Oleh karena sekresinya yang bervariasi sepanjang hari, pemeriksaan
hormon pertumbuhan dilakukan 2 jam setelah pembebanan glukosa 75
gram. Pemeriksaan magnetic resonance imaging (MRI) dengan kontras
diperlukan untuk mengonfirmasi sumber sekresi hormon pertumbuhan.
Pemeriksaan MRI dapat memperlihatkan tumor kecil yang berukuran 2
mm. Secara ringkas alur diagnosis pasien akromegali dapat dilihat
pada gambar 3
6. Perawatan
Pasien akromegali memiliki angka mortalitas dan morbiditas
dua hingga empat kali lebih tinggi dibandingkan populasi normal. Tata
laksana yang adekuat dapat menurunkan angka mortalitas tersebut.
Tujuan tata laksana pasien akromegali adalah mengendalikan
pertumbuhan massa tumor, menghambat sekresi hormon pertumbuhan,
dan normalisasi kadar IGF-I. Terdapat tiga modalitas terapi yang dapat
dilakukan pada kasus akromegali, yaitu pembedahan, medikamentosa
dan radioterapi. Masing-masing modalitas memiliki keuntungan dan
kelemahan, tetapi kombinasi berbagai modalitas yang ada diharapkan
dapat menghasilkan tata laksanayang optimal
a. Pembedahan
Tindakan pembedahan diharapkan dapat mengangkat
seluruh massa tumor sehingga kendali terhadap sekresi hormon
perturnbuhan dapat tercapai. Tindakan ini menjadi pilihan pada
pasien dengan keluhan yang timbul akibat kompresi tumor. Ukuran
tumor sebelum pembedahan mempengaruhi angka keberhasilan
terapi. Pada pasien dengan mikroadenoma (ukuran tumor <10
mm), angka normalisasi IGF-I mencapai 75-95%, sementara pada
makroadenoma angka normalisasi hormonal lebih rendah yaitu 40-
68%. Selain ukuran tumor, faktor lain yang menentukan
keberhasilan tindakan operasi adalah pengalaman dokter bedah dan
kadar hormon sebelum operasi. Teknik pembedahan yang kini
dikerjakan di Indonesia adalah transfenoid per endoskopi. Teknik

6
tersebut memiliki keunggulan dalam visualisasi lapangan operasi
serta angka kesakitan yang lebih rendah dibandingkan teknik per
mikroskopik. Tidak semua kasus akromegali dapat diatasi hanya
dengan pembedahan.Pada keadaan ini dapat dipilih terapi alternatif
pilihan yaitu pembedahan debulking dengan terapi medikamentosa
atau radioterapi pascapembedahan. Tata laksana medikamentosa
juga dapat menjadi pilihan pertama pada kasus tersebut.
b. Medikamentosa
Terapi medikamentosa pada akromegali terdiri atas tiga
golongan, yakni agonis dopamin, analog somatostatin, dan
antagonis reseptor hormon pertumbuhan.
1) Dopamin agonis (DA)
Dopamin agonis terdiri atas bromokriptin dan
cabergoline. Monoterapi dengan cabergoline memiliki efikasi
antara l0-35% dalam menormalisasi kadar IGF-I. Pada serial 64
pasien dengan akromegali yang ditatalaksana dengan
cabergoline selama 3 sampai 40 bulan dengan dosis 1,0-1,75
mg/minggu menurunkan kadar GH dan IGF-I pada 40%
pasien.7 Pasien yang menolak tindakan operasi dan pemberian
obat injeksi dapat menggunakan obat golongan ini, mengingat
dopamin agonis merupakan satu-satunya golongan obat dalam
tata laksana akromegali yang dapat dikonsumsi secara oral.

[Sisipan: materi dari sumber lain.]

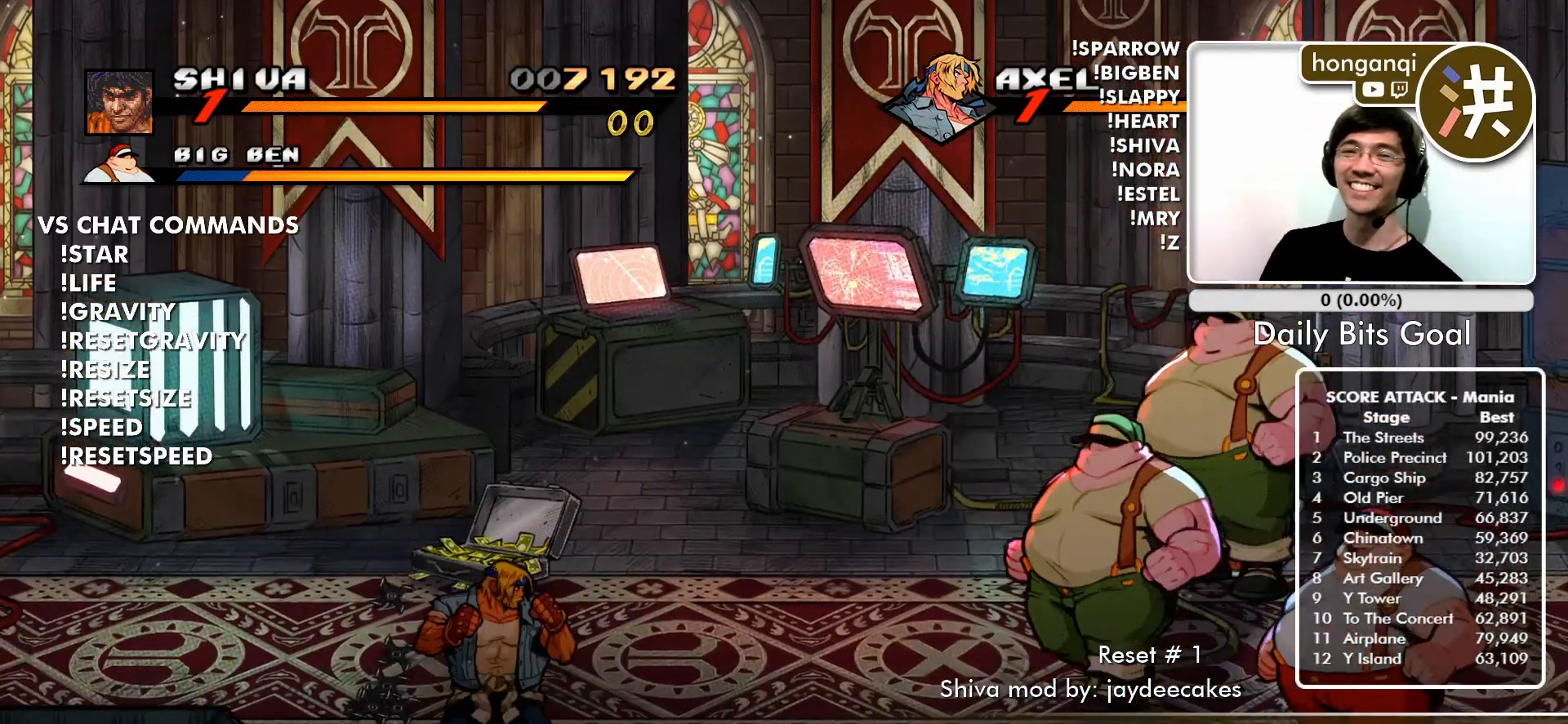
{"buttons": [], "left_stick": "center", "events": []}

2) Analog somatostatin (SSA)
Analog somatostatin bekerja menyerupai hormon
somatostatin yaitu menghambat sekresi hormon pertumbuhan.
Obat golongan ini memiliki efektivitas sekitar 70% dalam
menormalisasi kadar IGF-I dan hormon pertumbuhan.

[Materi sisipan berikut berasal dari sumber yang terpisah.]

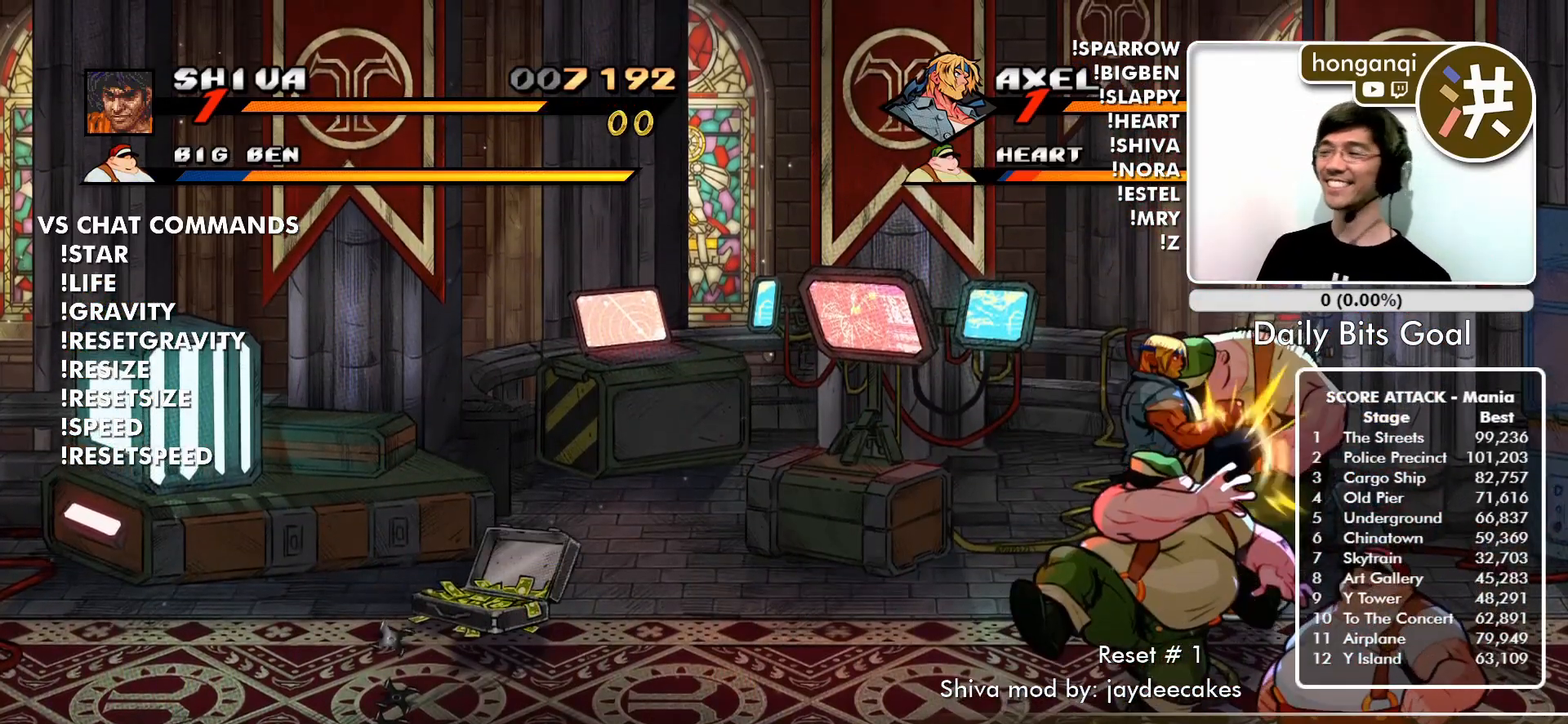
{"buttons": [], "left_stick": "center", "events": []}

Efektivitasnya yang tinggi menjadikan obat golongan analog
somatostatin sebagai pilihan pertama dalam terapi
medikamentosa. Studi yang menilai efektivitas obat golongan
ini memperlihatkan bahwa normalisasi IGF-I tercapai pada
51% subjek setelah pernberian analog somatostatin kerja

7
panjang selama 36 bulan. Pada 32% subjek penelitian terjadi
reduksi IGF-1 sekitar lebih dari 50%. Selain menormalisasi
kadar IGF-I, terapi analog somatostatin juga dapat mengecilkan
ukuran tumor (80%), perbaikan fungsi jantung, tekanan darah,
serta profil lipid. Kendala utama yang dihadapi hingga saat ini
adalah mahalnya biaya yang harus dikeluarkan. Terdapat dua
preparat SSA kerja panjang yang efektif : intramuscular
ocreotide long acting release (LAR), dan deep sc lanreotide
depot/autogel yang diberikan setiap bulan. Lanreotide
depot/autogel dapat disuntikkan sendiri atau oleh orang lain.

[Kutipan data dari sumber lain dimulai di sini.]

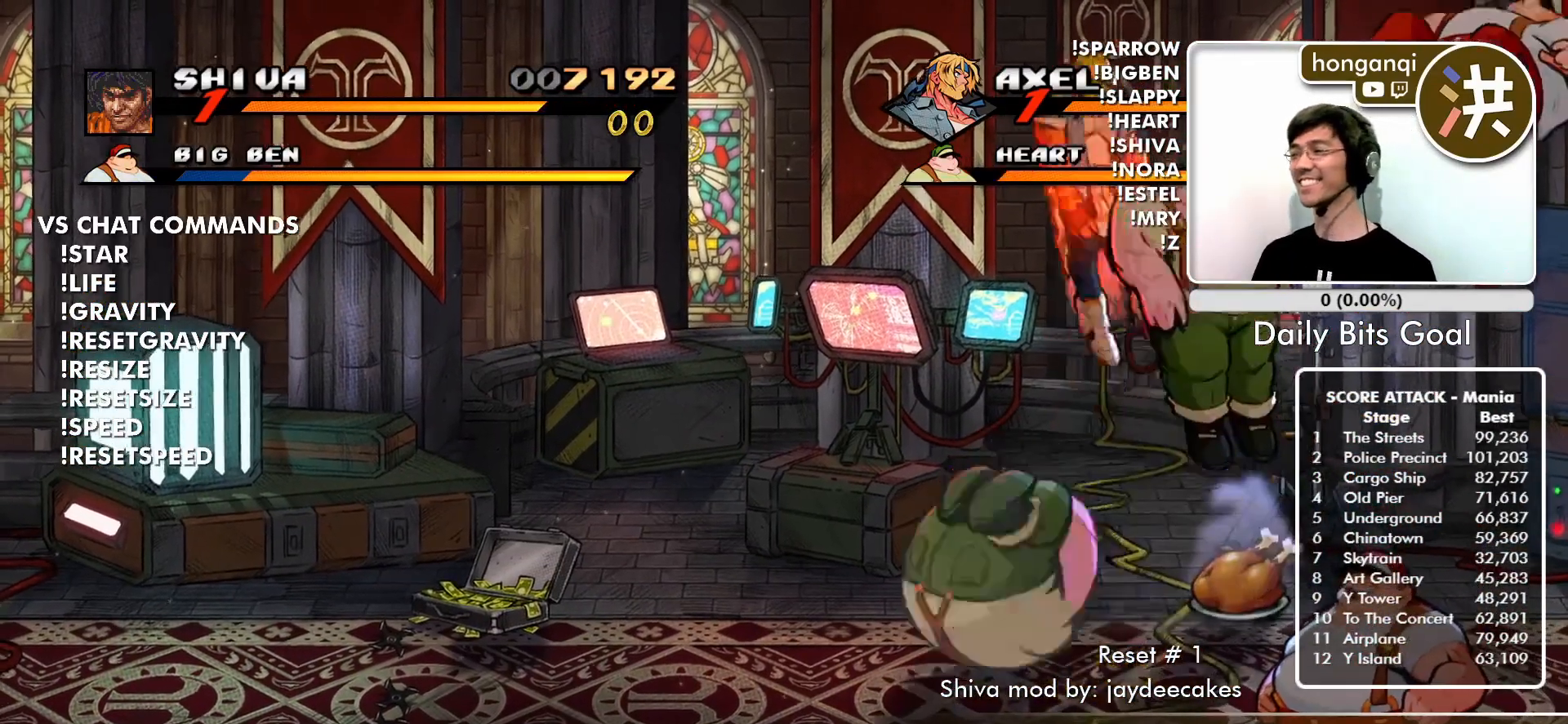
{"buttons": [], "left_stick": "center", "events": []}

Dosis awal ocreotide LAR yang disetujui adalah 20 mg/bulan
dengan titrasi dosis setiap 3-6 bulan turun hingga 10 mg atau
naik hingga 40 mg/bulan. Lanreotide autogel/depot dosis
awalnya yang disetujui 90 mg/bulan dosis dititrasi turun hingga
60 mg/bulan atau naik hingga 120 mg/bulan. Ocerotide sc yang
kerja cepat juga tersedia yang diberikan secara injeksi subkutan
beberapa kali dalam sehari
3) Antagonis reseptor hormon pertumbuhan (GH Receptor
Antagonist)
Antagonis reseptor hormon pertumbuhan merupakan
kelas baru dalam terapi medikamentosa akromegali.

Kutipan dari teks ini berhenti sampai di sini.